> [Data supplied]
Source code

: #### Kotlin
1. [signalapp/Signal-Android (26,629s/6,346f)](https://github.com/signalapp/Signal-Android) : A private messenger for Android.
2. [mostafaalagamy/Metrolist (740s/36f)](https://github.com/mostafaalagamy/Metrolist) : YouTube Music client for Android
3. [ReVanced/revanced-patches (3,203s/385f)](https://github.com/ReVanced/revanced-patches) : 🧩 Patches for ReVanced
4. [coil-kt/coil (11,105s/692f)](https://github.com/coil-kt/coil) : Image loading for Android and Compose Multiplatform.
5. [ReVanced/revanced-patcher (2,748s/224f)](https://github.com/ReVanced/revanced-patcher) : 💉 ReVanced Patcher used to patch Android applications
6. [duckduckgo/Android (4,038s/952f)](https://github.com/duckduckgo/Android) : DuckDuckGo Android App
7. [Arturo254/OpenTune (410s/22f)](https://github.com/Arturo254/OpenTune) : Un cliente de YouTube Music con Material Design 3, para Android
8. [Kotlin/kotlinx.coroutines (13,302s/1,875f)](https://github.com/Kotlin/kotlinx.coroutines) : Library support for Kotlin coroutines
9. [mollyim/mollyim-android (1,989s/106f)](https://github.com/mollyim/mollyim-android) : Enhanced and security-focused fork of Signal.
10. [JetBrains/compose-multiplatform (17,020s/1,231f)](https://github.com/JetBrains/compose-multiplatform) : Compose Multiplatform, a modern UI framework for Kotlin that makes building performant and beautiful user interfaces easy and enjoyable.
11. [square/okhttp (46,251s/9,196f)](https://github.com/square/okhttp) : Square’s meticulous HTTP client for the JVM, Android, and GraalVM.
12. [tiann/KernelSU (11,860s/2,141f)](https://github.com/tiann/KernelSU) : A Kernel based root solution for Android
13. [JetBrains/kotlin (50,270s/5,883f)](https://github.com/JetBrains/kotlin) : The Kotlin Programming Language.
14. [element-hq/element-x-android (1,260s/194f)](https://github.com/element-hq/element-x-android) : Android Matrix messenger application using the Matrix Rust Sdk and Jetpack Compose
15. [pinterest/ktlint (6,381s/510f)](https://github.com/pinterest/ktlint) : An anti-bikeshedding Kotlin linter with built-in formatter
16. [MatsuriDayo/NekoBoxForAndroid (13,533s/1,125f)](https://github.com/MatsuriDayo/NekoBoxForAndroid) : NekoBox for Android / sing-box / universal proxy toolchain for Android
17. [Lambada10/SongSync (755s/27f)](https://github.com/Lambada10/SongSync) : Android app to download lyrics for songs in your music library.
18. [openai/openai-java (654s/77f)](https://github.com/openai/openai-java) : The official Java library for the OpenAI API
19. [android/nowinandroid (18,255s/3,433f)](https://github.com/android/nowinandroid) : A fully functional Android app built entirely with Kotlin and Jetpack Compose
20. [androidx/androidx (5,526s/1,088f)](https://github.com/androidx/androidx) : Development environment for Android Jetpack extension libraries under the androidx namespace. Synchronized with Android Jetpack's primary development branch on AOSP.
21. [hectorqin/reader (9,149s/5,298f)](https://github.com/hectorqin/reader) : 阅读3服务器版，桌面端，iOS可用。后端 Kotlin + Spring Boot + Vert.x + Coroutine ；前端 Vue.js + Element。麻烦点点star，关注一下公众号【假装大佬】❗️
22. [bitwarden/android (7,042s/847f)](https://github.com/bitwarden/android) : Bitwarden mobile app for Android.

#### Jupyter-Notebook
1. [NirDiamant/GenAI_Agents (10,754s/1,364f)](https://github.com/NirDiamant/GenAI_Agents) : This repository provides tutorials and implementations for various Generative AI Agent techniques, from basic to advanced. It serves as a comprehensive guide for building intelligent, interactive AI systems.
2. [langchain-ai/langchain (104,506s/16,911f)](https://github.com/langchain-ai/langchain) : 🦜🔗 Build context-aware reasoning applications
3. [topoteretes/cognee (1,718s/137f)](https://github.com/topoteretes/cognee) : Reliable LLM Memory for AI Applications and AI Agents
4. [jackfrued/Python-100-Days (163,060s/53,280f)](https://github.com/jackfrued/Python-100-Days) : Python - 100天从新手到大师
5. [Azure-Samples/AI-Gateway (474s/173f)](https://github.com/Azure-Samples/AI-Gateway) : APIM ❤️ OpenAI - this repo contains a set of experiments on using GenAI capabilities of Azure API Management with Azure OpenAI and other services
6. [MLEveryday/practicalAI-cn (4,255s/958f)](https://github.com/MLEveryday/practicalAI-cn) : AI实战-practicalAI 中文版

> [What the task requires] Set down the data once more, exactly as shown above.

> [Output]
Source code

: #### Kotlin
1. [signalapp/Signal-Android (26,629s/6,346f)](https://github.com/signalapp/Signal-Android) : A private messenger for Android.
2. [mostafaalagamy/Metrolist (740s/36f)](https://github.com/mostafaalagamy/Metrolist) : YouTube Music client for Android
3. [ReVanced/revanced-patches (3,203s/385f)](https://github.com/ReVanced/revanced-patches) : 🧩 Patches for ReVanced
4. [coil-kt/coil (11,105s/692f)](https://github.com/coil-kt/coil) : Image loading for Android and Compose Multiplatform.
5. [ReVanced/revanced-patcher (2,748s/224f)](https://github.com/ReVanced/revanced-patcher) : 💉 ReVanced Patcher used to patch Android applications
6. [duckduckgo/Android (4,038s/952f)](https://github.com/duckduckgo/Android) : DuckDuckGo Android App
7. [Arturo254/OpenTune (410s/22f)](https://github.com/Arturo254/OpenTune) : Un cliente de YouTube Music con Material Design 3, para Android
8. [Kotlin/kotlinx.coroutines (13,302s/1,875f)](https://github.com/Kotlin/kotlinx.coroutines) : Library support for Kotlin coroutines
9. [mollyim/mollyim-android (1,989s/106f)](https://github.com/mollyim/mollyim-android) : Enhanced and security-focused fork of Signal.
10. [JetBrains/compose-multiplatform (17,020s/1,231f)](https://github.com/JetBrains/compose-multiplatform) : Compose Multiplatform, a modern UI framework for Kotlin that makes building performant and beautiful user interfaces easy and enjoyable.
11. [square/okhttp (46,251s/9,196f)](https://github.com/square/okhttp) : Square’s meticulous HTTP client for the JVM, Android, and GraalVM.
12. [tiann/KernelSU (11,860s/2,141f)](https://github.com/tiann/KernelSU) : A Kernel based root solution for Android
13. [JetBrains/kotlin (50,270s/5,883f)](https://github.com/JetBrains/kotlin) : The Kotlin Programming Language.
14. [element-hq/element-x-android (1,260s/194f)](https://github.com/element-hq/element-x-android) : Android Matrix messenger application using the Matrix Rust Sdk and Jetpack Compose
15. [pinterest/ktlint (6,381s/510f)](https://github.com/pinterest/ktlint) : An anti-bikeshedding Kotlin linter with built-in formatter
16. [MatsuriDayo/NekoBoxForAndroid (13,533s/1,125f)](https://github.com/MatsuriDayo/NekoBoxForAndroid) : NekoBox for Android / sing-box / universal proxy toolchain for Android
17. [Lambada10/SongSync (755s/27f)](https://github.com/Lambada10/SongSync) : Android app to download lyrics for songs in your music library.
18. [openai/openai-java (654s/77f)](https://github.com/openai/openai-java) : The official Java library for the OpenAI API
19. [android/nowinandroid (18,255s/3,433f)](https://github.com/android/nowinandroid) : A fully functional Android app built entirely with Kotlin and Jetpack Compose
20. [androidx/androidx (5,526s/1,088f)](https://github.com/androidx/androidx) : Development environment for Android Jetpack extension libraries under the androidx namespace. Synchronized with Android Jetpack's primary development branch on AOSP.
21. [hectorqin/reader (9,149s/5,298f)](https://github.com/hectorqin/reader) : 阅读3服务器版，桌面端，iOS可用。后端 Kotlin + Spring Boot + Vert.x + Coroutine ；前端 Vue.js + Element。麻烦点点star，关注一下公众号【假装大佬】❗️
22. [bitwarden/android (7,042s/847f)](https://github.com/bitwarden/android) : Bitwarden mobile app for Android.

#### Jupyter-Notebook
1. [NirDiamant/GenAI_Agents (10,754s/1,364f)](https://github.com/NirDiamant/GenAI_Agents) : This repository provides tutorials and implementations for various Generative AI Agent techniques, from basic to advanced. It serves as a comprehensive guide for building intelligent, interactive AI systems.
2. [langchain-ai/langchain (104,506s/16,911f)](https://github.com/langchain-ai/langchain) : 🦜🔗 Build context-aware reasoning applications
3. [topoteretes/cognee (1,718s/137f)](https://github.com/topoteretes/cognee) : Reliable LLM Memory for AI Applications and AI Agents
4. [jackfrued/Python-100-Days (163,060s/53,280f)](https://github.com/jackfrued/Python-100-Days) : Python - 100天从新手到大师
5. [Azure-Samples/AI-Gateway (474s/173f)](https://github.com/Azure-Samples/AI-Gateway) : APIM ❤️ OpenAI - this repo contains a set of experiments on using GenAI capabilities of Azure API Management with Azure OpenAI and other services
6. [MLEveryday/practicalAI-cn (4,255s/958f)](https://github.com/MLEveryday/practicalAI-cn) : AI实战-practicalAI 中文版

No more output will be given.